◆ Exercise:
Only the stretch of the listing below that runs from the line with "I, Thomas LaCaze, County" through the line with "S/ Thomas LaCaze" is to be printed, exactly and with both ends.

◆ Dataset entries:
-- Opening Marker --

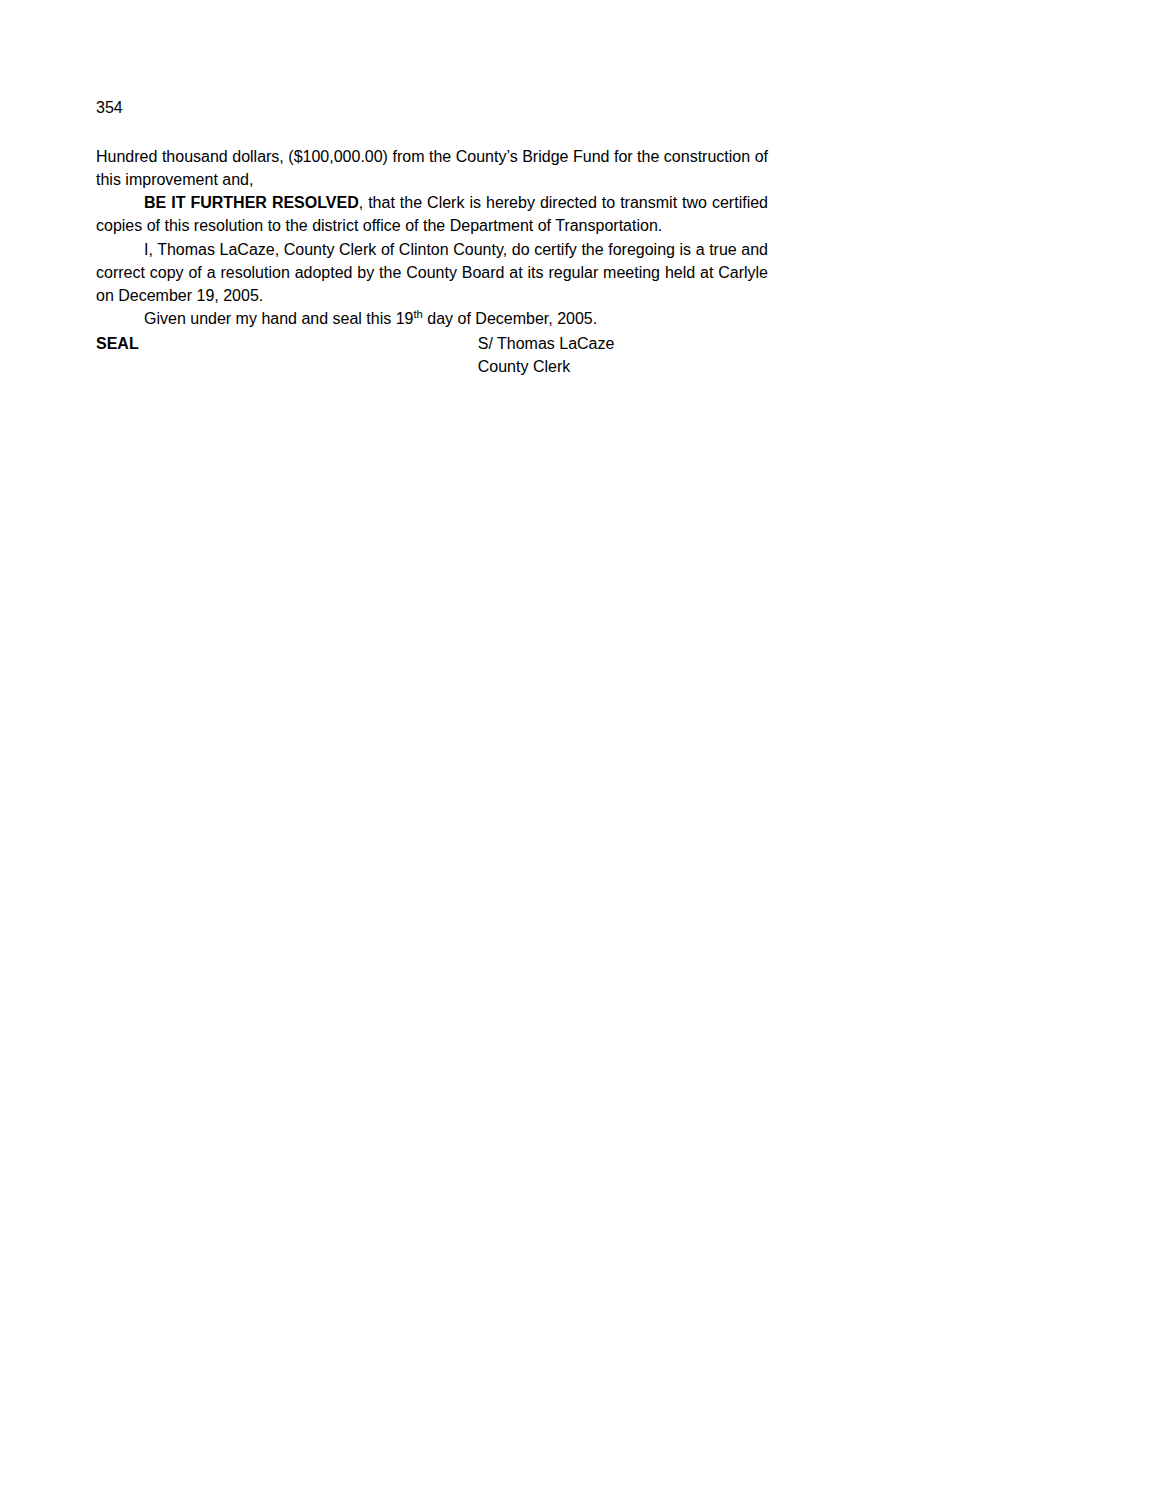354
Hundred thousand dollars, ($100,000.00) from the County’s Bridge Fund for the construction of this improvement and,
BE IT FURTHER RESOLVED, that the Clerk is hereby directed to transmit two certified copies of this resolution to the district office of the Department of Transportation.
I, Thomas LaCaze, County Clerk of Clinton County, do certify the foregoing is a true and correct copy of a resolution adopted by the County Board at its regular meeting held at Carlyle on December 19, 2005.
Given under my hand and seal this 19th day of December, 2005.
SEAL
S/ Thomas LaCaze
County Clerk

-- Closing Marker --
-- Opening Marker --

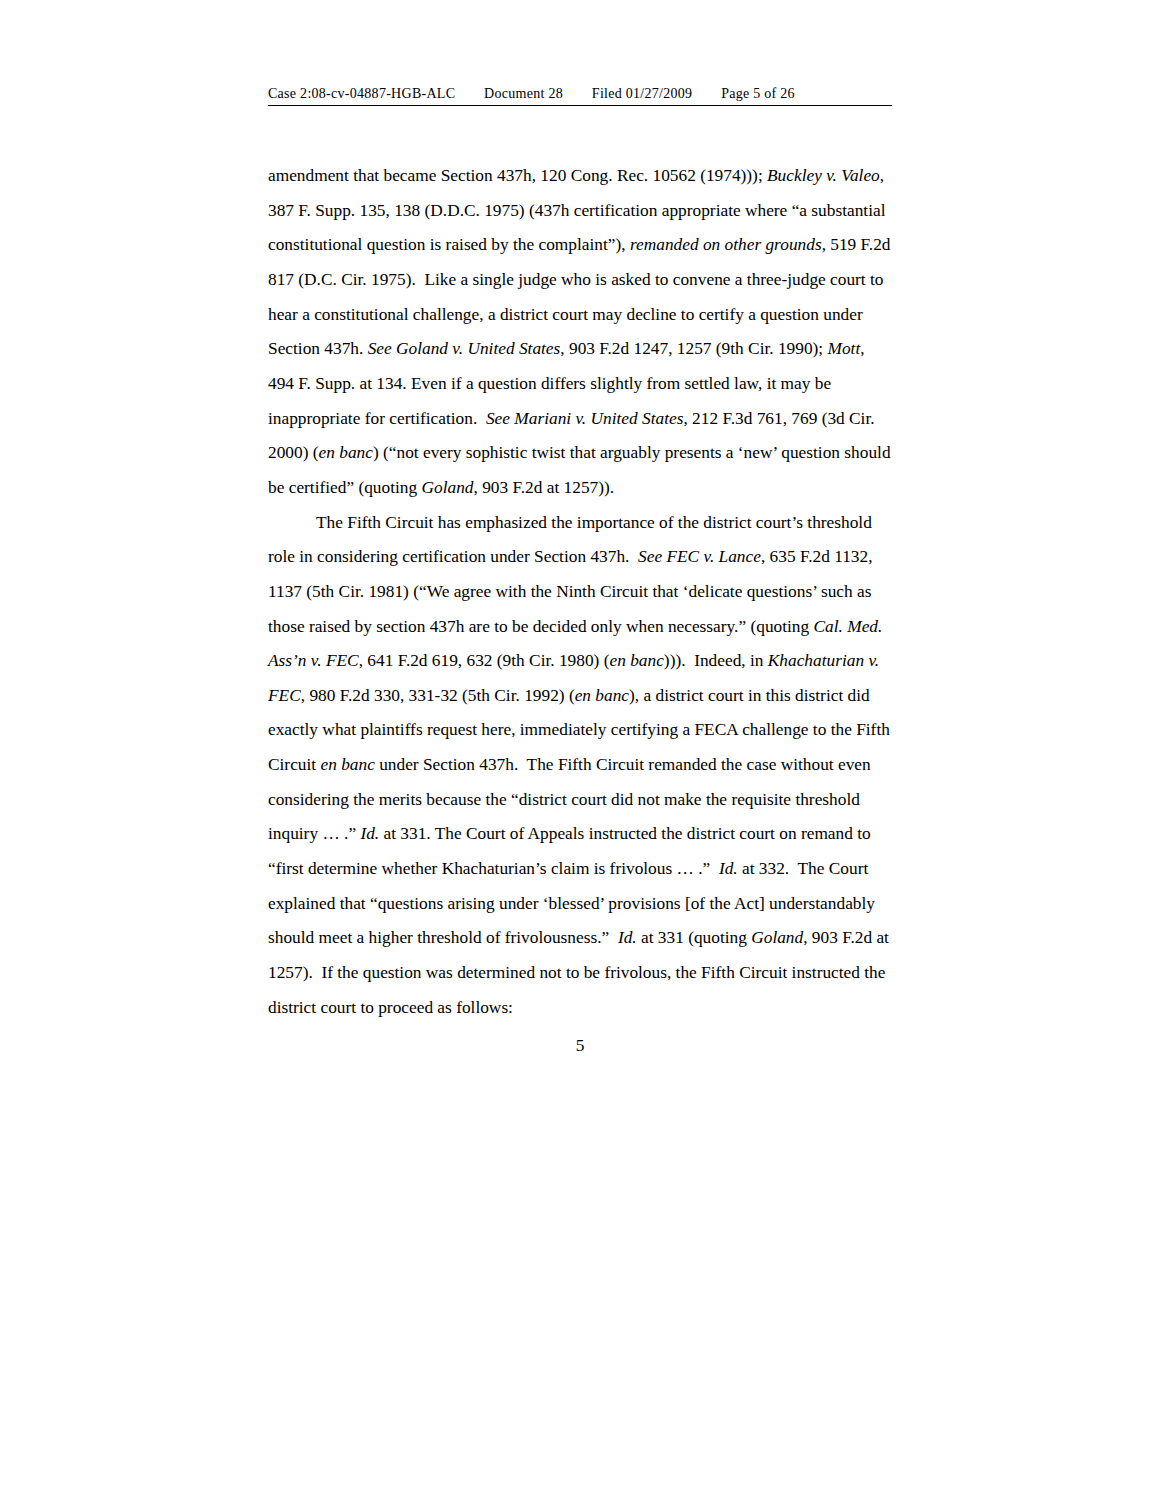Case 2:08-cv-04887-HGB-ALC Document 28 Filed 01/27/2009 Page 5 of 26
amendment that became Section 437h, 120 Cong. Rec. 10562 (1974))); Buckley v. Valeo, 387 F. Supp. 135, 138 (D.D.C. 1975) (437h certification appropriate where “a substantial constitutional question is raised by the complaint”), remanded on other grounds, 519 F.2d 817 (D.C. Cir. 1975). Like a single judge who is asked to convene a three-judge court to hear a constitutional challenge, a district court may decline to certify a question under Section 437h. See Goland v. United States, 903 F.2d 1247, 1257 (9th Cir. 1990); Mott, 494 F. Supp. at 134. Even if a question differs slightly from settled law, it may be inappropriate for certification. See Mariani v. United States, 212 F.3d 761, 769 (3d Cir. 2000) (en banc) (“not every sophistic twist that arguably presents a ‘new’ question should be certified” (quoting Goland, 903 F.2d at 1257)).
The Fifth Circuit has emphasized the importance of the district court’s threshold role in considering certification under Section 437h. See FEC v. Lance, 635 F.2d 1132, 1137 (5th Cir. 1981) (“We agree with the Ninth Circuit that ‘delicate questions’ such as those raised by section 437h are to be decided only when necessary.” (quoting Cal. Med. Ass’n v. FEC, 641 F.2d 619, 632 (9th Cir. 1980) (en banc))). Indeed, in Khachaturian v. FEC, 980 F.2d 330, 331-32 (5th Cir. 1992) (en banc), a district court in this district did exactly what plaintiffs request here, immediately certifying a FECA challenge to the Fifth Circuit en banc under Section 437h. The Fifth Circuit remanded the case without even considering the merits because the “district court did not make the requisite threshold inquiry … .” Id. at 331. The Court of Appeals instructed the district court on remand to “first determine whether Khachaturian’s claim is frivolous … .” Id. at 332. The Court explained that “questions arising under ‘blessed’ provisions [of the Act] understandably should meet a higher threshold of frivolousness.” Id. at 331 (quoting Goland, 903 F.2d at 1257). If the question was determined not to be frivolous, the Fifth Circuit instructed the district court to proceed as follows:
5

-- Closing Marker --

◆ Task result:
I, Thomas LaCaze, County Clerk of Clinton County, do certify the foregoing is a true and correct copy of a resolution adopted by the County Board at its regular meeting held at Carlyle on December 19, 2005.
Given under my hand and seal this 19th day of December, 2005.
SEAL
S/ Thomas LaCaze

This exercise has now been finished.